> **Your objective**
Your reply should contain nothing except the lines from the one with "Video | Logisch met Ramona" through the end of the listing below, reproduced exactly and stripped of pictures.

> **The data**

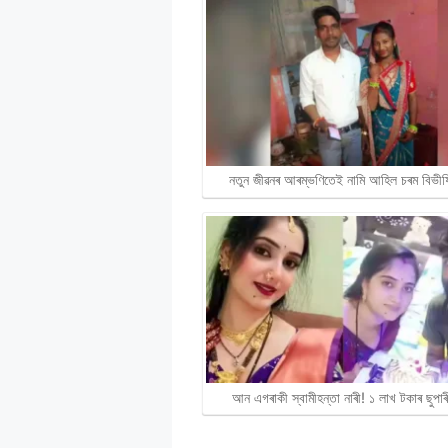
নতুন জীৱনৰ আৰম্ভণিতেই নামি আহিল চৰম বিভী
আন এগৰাকী স্বামীহন্তা নাৰী! ১ লাখ টকাৰ ছুপা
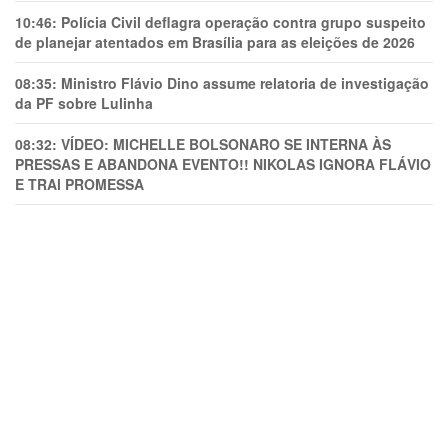
10:46:
Polícia Civil deflagra operação contra grupo suspeito
de planejar atentados em Brasília para as eleições de 2026
08:35:
Ministro Flávio Dino assume relatoria de investigação
da PF sobre Lulinha
08:32:
VÍDEO: MICHELLE BOLSONARO SE INTERNA ÀS
PRESSAS E ABANDONA EVENTO!! NIKOLAS IGNORA FLÁVIO
E TRAl PROMESSA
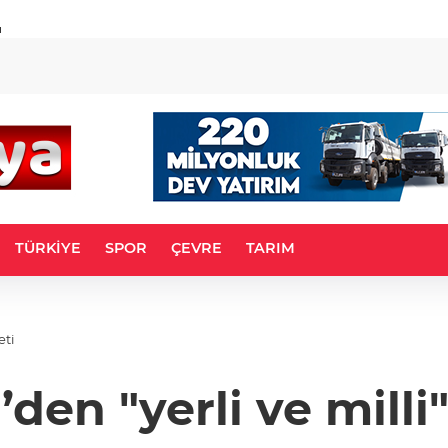
u
TÜRKİYE
SPOR
ÇEVRE
TARIM
eti
den "yerli ve milli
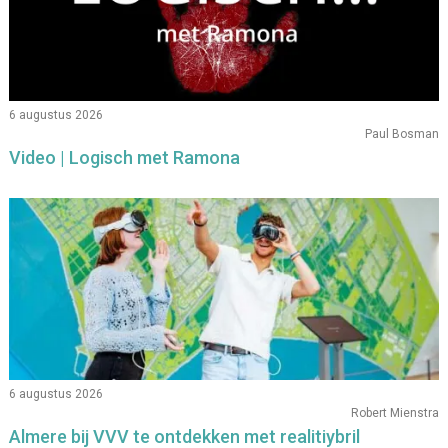
6 augustus 2026
Paul Bosman
Video | Logisch met Ramona
6 augustus 2026
Robert Mienstra
Almere bij VVV te ontdekken met realitiybril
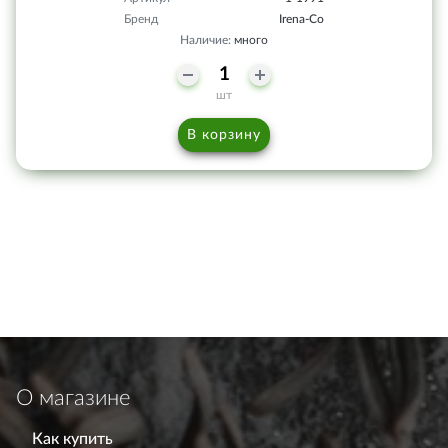
Бренд
Irena-Co
Наличие:
много
шт
В корзину
О магазине
Как купить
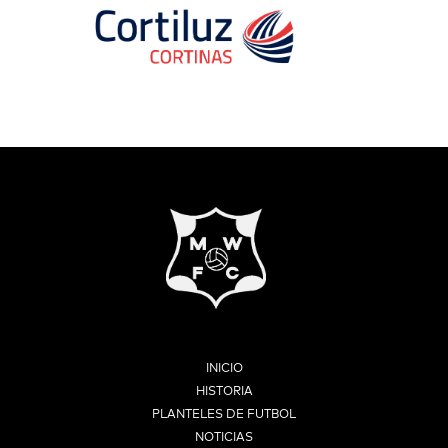
INICIO
HISTORIA
PLANTELES DE FUTBOL
NOTICIAS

> **Response below**
Video | Logisch met Ramona
6 augustus 2026
Robert Mienstra
Almere bij VVV te ontdekken met realitiybril
Бренд
Irena-Co
Наличие:
много
шт
В корзину
О магазине
Как купить
INICIO
HISTORIA
PLANTELES DE FUTBOL
NOTICIAS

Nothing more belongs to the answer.